Tra il 2006 e il 2015[1] l’Amministrazione finanziaria olandese aveva concluso con le multinazionali in questione (operanti, come noto, nel settore della produzione e commercializzazione di prodotti sportivi) cinque tax ruling aventi a oggetto i prezzi di trasferimento delle royalties da due filiali olandesi di Nike e Converse ad altre società del gruppo Nike. Le predette royalties erano state dedotte fiscalmente dal reddito imponibile di Nike e Converse nei Paesi Bassi.

Nello specifico, le misure in questione avevano a oggetto il pricing delle royalties deducibili pagate, da un lato, dalla Nike European Operations Netherland BV (“NEON”) dapprima alla Nike International Ltd (“NIL”) e, poi, alla Nike International CV (“NI”); e, dall’altro lato, dalla Converse Netherland BV (“CN”) alla All Star CV (“AS”), in cambio della concessione delle licenze d’uso dei diritti di proprietà intellettuale relativi ai prodotti Nike e Converse nella regione dell’Europa, del Medio Oriente e dell’Africa (“EMEA”).

I ruling avevano convalidato il livello delle royalties dovute dalle ricorrenti, pari alla differenza tra i ricavi totali e una parte del margine operativo delle stesse ricorrenti.

Per quanto riguarda la situazione di NEON, la decisione impugnata faceva riferimento a tre diversi accordi.

#### CONSEGNA A:
Rispondi a queste domande sul brano relativo ai tax ruling di Nike e Converse:
(i) In quale arco di anni l'Amministrazione finanziaria olandese aveva concluso i tax ruling con le multinazionali?
(ii) In cambio di che cosa venivano pagate le royalties deducibili?
(iii) A quanti accordi faceva riferimento la decisione impugnata per la situazione di NEON?

[Voci salvate]
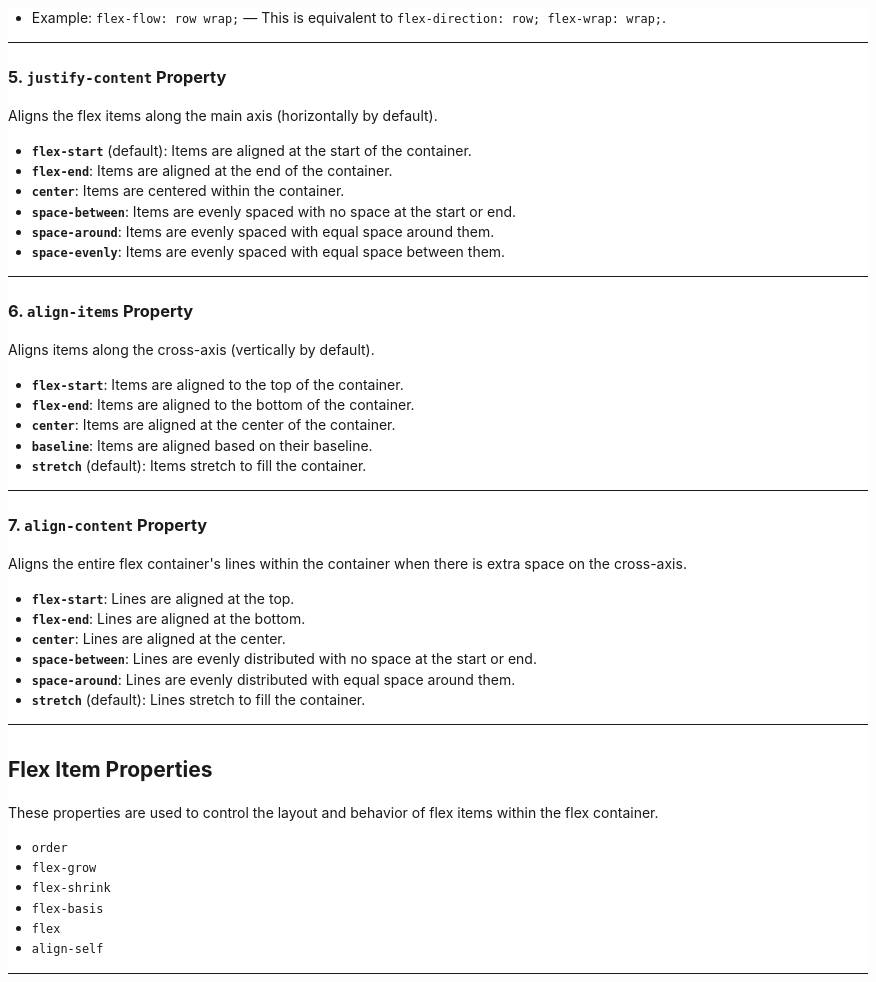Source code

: - Example: `flex-flow: row wrap;` — This is equivalent to `flex-direction: row; flex-wrap: wrap;`.

---

### **5. `justify-content` Property**
Aligns the flex items along the main axis (horizontally by default).

- **`flex-start`** (default): Items are aligned at the start of the container.
- **`flex-end`**: Items are aligned at the end of the container.
- **`center`**: Items are centered within the container.
- **`space-between`**: Items are evenly spaced with no space at the start or end.
- **`space-around`**: Items are evenly spaced with equal space around them.
- **`space-evenly`**: Items are evenly spaced with equal space between them.

---

### **6. `align-items` Property**
Aligns items along the cross-axis (vertically by default).

- **`flex-start`**: Items are aligned to the top of the container.
- **`flex-end`**: Items are aligned to the bottom of the container.
- **`center`**: Items are aligned at the center of the container.
- **`baseline`**: Items are aligned based on their baseline.
- **`stretch`** (default): Items stretch to fill the container.

---

### **7. `align-content` Property**
Aligns the entire flex container's lines within the container when there is extra space on the cross-axis.

- **`flex-start`**: Lines are aligned at the top.
- **`flex-end`**: Lines are aligned at the bottom.
- **`center`**: Lines are aligned at the center.
- **`space-between`**: Lines are evenly distributed with no space at the start or end.
- **`space-around`**: Lines are evenly distributed with equal space around them.
- **`stretch`** (default): Lines stretch to fill the container.

---

## Flex Item Properties

These properties are used to control the layout and behavior of flex items within the flex container.

- `order`
- `flex-grow`
- `flex-shrink`
- `flex-basis`
- `flex`
- `align-self`

---

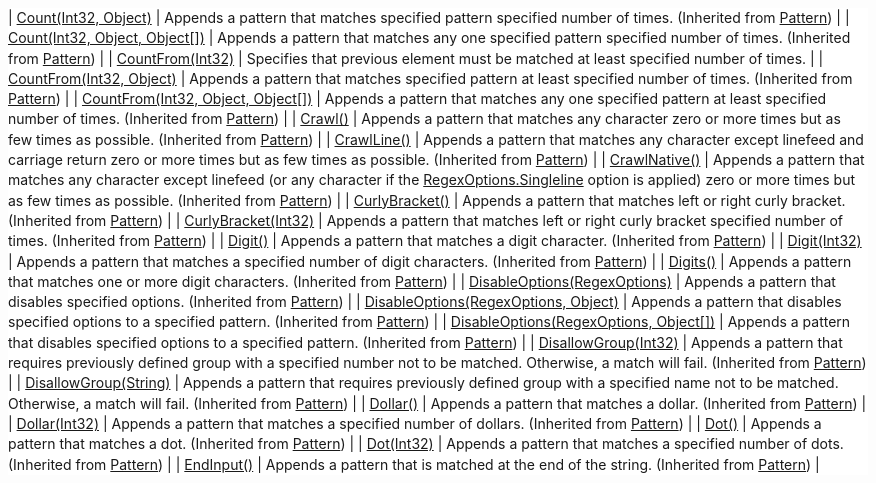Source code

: | [Count(Int32, Object)](../Pattern/Count/README.md#Pihrtsoft_Text_RegularExpressions_Linq_Pattern_Count_System_Int32_System_Object_) | Appends a pattern that matches specified pattern specified number of times\. \(Inherited from [Pattern](../Pattern/README.md)\) |
| [Count(Int32, Object, Object\[\])](../Pattern/Count/README.md#Pihrtsoft_Text_RegularExpressions_Linq_Pattern_Count_System_Int32_System_Object_System_Object___) | Appends a pattern that matches any one specified pattern specified number of times\. \(Inherited from [Pattern](../Pattern/README.md)\) |
| [CountFrom(Int32)](CountFrom/README.md) | Specifies that previous element must be matched at least specified number of times\. |
| [CountFrom(Int32, Object)](../Pattern/CountFrom/README.md#Pihrtsoft_Text_RegularExpressions_Linq_Pattern_CountFrom_System_Int32_System_Object_) | Appends a pattern that matches specified pattern at least specified number of times\. \(Inherited from [Pattern](../Pattern/README.md)\) |
| [CountFrom(Int32, Object, Object\[\])](../Pattern/CountFrom/README.md#Pihrtsoft_Text_RegularExpressions_Linq_Pattern_CountFrom_System_Int32_System_Object_System_Object___) | Appends a pattern that matches any one specified pattern at least specified number of times\. \(Inherited from [Pattern](../Pattern/README.md)\) |
| [Crawl()](../Pattern/Crawl/README.md) | Appends a pattern that matches any character zero or more times but as few times as possible\. \(Inherited from [Pattern](../Pattern/README.md)\) |
| [CrawlLine()](../Pattern/CrawlLine/README.md) | Appends a pattern that matches any character except linefeed and carriage return zero or more times but as few times as possible\. \(Inherited from [Pattern](../Pattern/README.md)\) |
| [CrawlNative()](../Pattern/CrawlNative/README.md) | Appends a pattern that matches any character except linefeed \(or any character if the [RegexOptions.Singleline](https://docs.microsoft.com/en-us/dotnet/api/system.text.regularexpressions.regexoptions.singleline) option is applied\) zero or more times but as few times as possible\. \(Inherited from [Pattern](../Pattern/README.md)\) |
| [CurlyBracket()](../Pattern/CurlyBracket/README.md#Pihrtsoft_Text_RegularExpressions_Linq_Pattern_CurlyBracket) | Appends a pattern that matches left or right curly bracket\. \(Inherited from [Pattern](../Pattern/README.md)\) |
| [CurlyBracket(Int32)](../Pattern/CurlyBracket/README.md#Pihrtsoft_Text_RegularExpressions_Linq_Pattern_CurlyBracket_System_Int32_) | Appends a pattern that matches left or right curly bracket specified number of times\. \(Inherited from [Pattern](../Pattern/README.md)\) |
| [Digit()](../Pattern/Digit/README.md#Pihrtsoft_Text_RegularExpressions_Linq_Pattern_Digit) | Appends a pattern that matches a digit character\. \(Inherited from [Pattern](../Pattern/README.md)\) |
| [Digit(Int32)](../Pattern/Digit/README.md#Pihrtsoft_Text_RegularExpressions_Linq_Pattern_Digit_System_Int32_) | Appends a pattern that matches a specified number of digit characters\. \(Inherited from [Pattern](../Pattern/README.md)\) |
| [Digits()](../Pattern/Digits/README.md) | Appends a pattern that matches one or more digit characters\. \(Inherited from [Pattern](../Pattern/README.md)\) |
| [DisableOptions(RegexOptions)](../Pattern/DisableOptions/README.md#Pihrtsoft_Text_RegularExpressions_Linq_Pattern_DisableOptions_System_Text_RegularExpressions_RegexOptions_) | Appends a pattern that disables specified options\. \(Inherited from [Pattern](../Pattern/README.md)\) |
| [DisableOptions(RegexOptions, Object)](../Pattern/DisableOptions/README.md#Pihrtsoft_Text_RegularExpressions_Linq_Pattern_DisableOptions_System_Text_RegularExpressions_RegexOptions_System_Object_) | Appends a pattern that disables specified options to a specified pattern\. \(Inherited from [Pattern](../Pattern/README.md)\) |
| [DisableOptions(RegexOptions, Object\[\])](../Pattern/DisableOptions/README.md#Pihrtsoft_Text_RegularExpressions_Linq_Pattern_DisableOptions_System_Text_RegularExpressions_RegexOptions_System_Object___) | Appends a pattern that disables specified options to a specified pattern\. \(Inherited from [Pattern](../Pattern/README.md)\) |
| [DisallowGroup(Int32)](../Pattern/DisallowGroup/README.md#Pihrtsoft_Text_RegularExpressions_Linq_Pattern_DisallowGroup_System_Int32_) | Appends a pattern that requires previously defined group with a specified number not to be matched\. Otherwise, a match will fail\. \(Inherited from [Pattern](../Pattern/README.md)\) |
| [DisallowGroup(String)](../Pattern/DisallowGroup/README.md#Pihrtsoft_Text_RegularExpressions_Linq_Pattern_DisallowGroup_System_String_) | Appends a pattern that requires previously defined group with a specified name not to be matched\. Otherwise, a match will fail\. \(Inherited from [Pattern](../Pattern/README.md)\) |
| [Dollar()](../Pattern/Dollar/README.md#Pihrtsoft_Text_RegularExpressions_Linq_Pattern_Dollar) | Appends a pattern that matches a dollar\. \(Inherited from [Pattern](../Pattern/README.md)\) |
| [Dollar(Int32)](../Pattern/Dollar/README.md#Pihrtsoft_Text_RegularExpressions_Linq_Pattern_Dollar_System_Int32_) | Appends a pattern that matches a specified number of dollars\. \(Inherited from [Pattern](../Pattern/README.md)\) |
| [Dot()](../Pattern/Dot/README.md#Pihrtsoft_Text_RegularExpressions_Linq_Pattern_Dot) | Appends a pattern that matches a dot\. \(Inherited from [Pattern](../Pattern/README.md)\) |
| [Dot(Int32)](../Pattern/Dot/README.md#Pihrtsoft_Text_RegularExpressions_Linq_Pattern_Dot_System_Int32_) | Appends a pattern that matches a specified number of dots\. \(Inherited from [Pattern](../Pattern/README.md)\) |
| [EndInput()](../Pattern/EndInput/README.md) | Appends a pattern that is matched at the end of the string\. \(Inherited from [Pattern](../Pattern/README.md)\) |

#### CONSEGNA B:
Ricopia senza modifiche, dalle righe salvate, il testo che va dalla riga che contiene "This is equivalent" fino alla riga che contiene "Aligns items along", entrambe comprese.

#### RISULTATO A:
(i) Tra il 2006 e il 2015.
(ii) In cambio della concessione delle licenze d'uso dei diritti di proprietà intellettuale relativi ai prodotti Nike e Converse nella regione dell'Europa, del Medio Oriente e dell'Africa ("EMEA").
(iii) A tre diversi accordi.

#### RISULTATO B:
: - Example: `flex-flow: row wrap;` — This is equivalent to `flex-direction: row; flex-wrap: wrap;`.

---

### **5. `justify-content` Property**
Aligns the flex items along the main axis (horizontally by default).

- **`flex-start`** (default): Items are aligned at the start of the container.
- **`flex-end`**: Items are aligned at the end of the container.
- **`center`**: Items are centered within the container.
- **`space-between`**: Items are evenly spaced with no space at the start or end.
- **`space-around`**: Items are evenly spaced with equal space around them.
- **`space-evenly`**: Items are evenly spaced with equal space between them.

---

### **6. `align-items` Property**
Aligns items along the cross-axis (vertically by default).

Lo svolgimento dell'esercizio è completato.